@ The Stand, Edinburgh, until Sun 30 Aug 2015 @ 14:30

The figure Elaine Malcolmson cuts is that of a morbid Clare Grogan with all of the joy drained out. The arrangements of which the title speaks are funeral ones. This combination makes for a bleak show, but pleasingly so.

Malcolmson reads a short story. Eventually it transpires why, but for now we’re just invited to “see what we think at the end”; a little more pretext, without giving the game away, might have been useful. The story involves sundry twists on a theme of familial death – burial plots, flowers, cremations, funeral wear – deliberately never letting us understand too much of the characters and storyline. It’s a jumping off point (no suicide pun intended) for Malcolmson’s clever and twisted musings on related topics. She wonders about last meals, efficient cemetery organisation, and the best way to be disposed of.
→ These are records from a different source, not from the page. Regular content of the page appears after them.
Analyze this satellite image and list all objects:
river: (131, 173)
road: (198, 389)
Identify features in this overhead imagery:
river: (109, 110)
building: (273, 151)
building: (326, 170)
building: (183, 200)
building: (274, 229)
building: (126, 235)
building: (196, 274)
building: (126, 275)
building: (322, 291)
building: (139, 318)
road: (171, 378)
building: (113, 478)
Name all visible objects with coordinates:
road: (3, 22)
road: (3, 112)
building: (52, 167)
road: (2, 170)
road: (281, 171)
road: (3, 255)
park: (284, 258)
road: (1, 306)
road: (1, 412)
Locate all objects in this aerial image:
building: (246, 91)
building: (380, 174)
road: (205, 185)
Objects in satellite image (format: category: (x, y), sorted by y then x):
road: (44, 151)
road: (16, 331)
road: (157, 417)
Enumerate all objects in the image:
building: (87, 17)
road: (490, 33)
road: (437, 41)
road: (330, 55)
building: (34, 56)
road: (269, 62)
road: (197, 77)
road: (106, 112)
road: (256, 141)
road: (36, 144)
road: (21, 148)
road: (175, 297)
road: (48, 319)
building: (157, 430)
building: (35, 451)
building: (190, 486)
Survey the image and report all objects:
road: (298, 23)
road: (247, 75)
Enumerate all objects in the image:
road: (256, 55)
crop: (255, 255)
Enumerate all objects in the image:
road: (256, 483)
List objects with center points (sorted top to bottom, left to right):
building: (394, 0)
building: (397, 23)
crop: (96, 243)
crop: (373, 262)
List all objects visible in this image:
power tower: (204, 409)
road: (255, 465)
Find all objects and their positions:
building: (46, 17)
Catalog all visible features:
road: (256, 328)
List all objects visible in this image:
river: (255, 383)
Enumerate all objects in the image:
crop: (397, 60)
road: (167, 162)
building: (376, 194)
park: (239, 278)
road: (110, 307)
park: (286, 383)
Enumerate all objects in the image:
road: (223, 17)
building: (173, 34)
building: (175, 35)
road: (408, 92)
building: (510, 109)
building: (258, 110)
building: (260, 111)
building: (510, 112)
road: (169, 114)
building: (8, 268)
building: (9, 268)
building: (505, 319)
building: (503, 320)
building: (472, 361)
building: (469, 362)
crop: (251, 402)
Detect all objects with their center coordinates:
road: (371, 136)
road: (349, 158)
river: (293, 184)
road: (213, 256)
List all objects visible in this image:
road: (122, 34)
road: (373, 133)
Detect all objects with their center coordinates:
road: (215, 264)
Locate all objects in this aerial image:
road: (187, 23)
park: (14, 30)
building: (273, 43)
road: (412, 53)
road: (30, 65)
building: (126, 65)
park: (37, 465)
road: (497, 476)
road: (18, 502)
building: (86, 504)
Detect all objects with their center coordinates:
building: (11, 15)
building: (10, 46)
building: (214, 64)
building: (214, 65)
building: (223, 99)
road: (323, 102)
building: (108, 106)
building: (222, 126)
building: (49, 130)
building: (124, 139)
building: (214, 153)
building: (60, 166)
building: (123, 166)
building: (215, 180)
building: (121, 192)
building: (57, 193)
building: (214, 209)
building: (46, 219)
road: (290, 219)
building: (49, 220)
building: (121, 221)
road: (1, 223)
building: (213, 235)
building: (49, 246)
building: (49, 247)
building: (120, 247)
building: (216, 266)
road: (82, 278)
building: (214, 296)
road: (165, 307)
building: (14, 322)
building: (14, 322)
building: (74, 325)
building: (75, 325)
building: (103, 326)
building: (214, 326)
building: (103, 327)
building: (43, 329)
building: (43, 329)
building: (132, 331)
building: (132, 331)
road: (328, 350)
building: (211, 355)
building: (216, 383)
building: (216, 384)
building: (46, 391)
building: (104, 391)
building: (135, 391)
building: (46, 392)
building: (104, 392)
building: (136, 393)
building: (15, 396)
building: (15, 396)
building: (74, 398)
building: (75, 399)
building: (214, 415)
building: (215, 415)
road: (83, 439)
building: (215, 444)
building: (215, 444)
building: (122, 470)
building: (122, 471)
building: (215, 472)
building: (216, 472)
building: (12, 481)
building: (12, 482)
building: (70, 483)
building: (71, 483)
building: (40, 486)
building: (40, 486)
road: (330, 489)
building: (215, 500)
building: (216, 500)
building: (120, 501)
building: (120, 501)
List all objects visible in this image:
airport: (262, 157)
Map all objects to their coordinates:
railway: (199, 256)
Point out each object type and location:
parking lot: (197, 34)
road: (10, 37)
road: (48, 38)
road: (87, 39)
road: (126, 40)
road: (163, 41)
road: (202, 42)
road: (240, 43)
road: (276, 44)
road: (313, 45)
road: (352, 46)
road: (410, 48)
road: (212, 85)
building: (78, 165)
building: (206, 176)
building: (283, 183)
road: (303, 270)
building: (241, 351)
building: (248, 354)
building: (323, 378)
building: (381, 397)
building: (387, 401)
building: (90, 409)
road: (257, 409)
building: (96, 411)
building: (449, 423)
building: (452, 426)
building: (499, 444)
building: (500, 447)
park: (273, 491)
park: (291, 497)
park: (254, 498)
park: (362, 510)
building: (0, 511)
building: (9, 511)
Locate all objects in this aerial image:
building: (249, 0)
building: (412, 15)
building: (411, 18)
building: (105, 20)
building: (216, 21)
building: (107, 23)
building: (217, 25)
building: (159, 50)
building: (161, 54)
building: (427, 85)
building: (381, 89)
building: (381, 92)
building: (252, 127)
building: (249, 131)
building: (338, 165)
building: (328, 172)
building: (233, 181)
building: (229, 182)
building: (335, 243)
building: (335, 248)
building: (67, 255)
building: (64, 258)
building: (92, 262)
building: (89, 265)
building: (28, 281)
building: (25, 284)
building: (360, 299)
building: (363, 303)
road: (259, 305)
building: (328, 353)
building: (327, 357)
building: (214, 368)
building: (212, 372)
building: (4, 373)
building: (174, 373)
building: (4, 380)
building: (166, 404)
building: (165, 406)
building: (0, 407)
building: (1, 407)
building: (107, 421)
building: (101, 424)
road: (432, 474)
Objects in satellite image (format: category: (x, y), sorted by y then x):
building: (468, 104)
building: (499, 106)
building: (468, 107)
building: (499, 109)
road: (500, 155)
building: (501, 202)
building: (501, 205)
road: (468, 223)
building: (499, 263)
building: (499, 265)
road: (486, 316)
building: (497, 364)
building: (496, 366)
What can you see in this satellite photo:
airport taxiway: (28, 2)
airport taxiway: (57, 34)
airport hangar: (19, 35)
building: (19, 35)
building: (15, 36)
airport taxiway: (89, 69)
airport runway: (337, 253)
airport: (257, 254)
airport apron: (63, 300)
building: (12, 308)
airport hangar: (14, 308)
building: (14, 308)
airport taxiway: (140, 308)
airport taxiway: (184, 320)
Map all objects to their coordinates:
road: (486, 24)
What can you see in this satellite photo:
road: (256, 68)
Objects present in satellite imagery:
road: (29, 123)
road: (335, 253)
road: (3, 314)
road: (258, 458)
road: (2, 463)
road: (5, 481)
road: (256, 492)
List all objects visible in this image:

With that premise, it’s easy to see why the crowd in Stand 4 is thin, but what she’s doing here is intelligent and original. It’s fairly cerebral; some of her leaps out of the main story are particularly imaginative. But although she’s well received today, it could use a larger audience’s reaction to play off. Otherwise, with her Northern Irish monotone as a factor, the show doesn’t have the dynamic that the excellent writing deserves.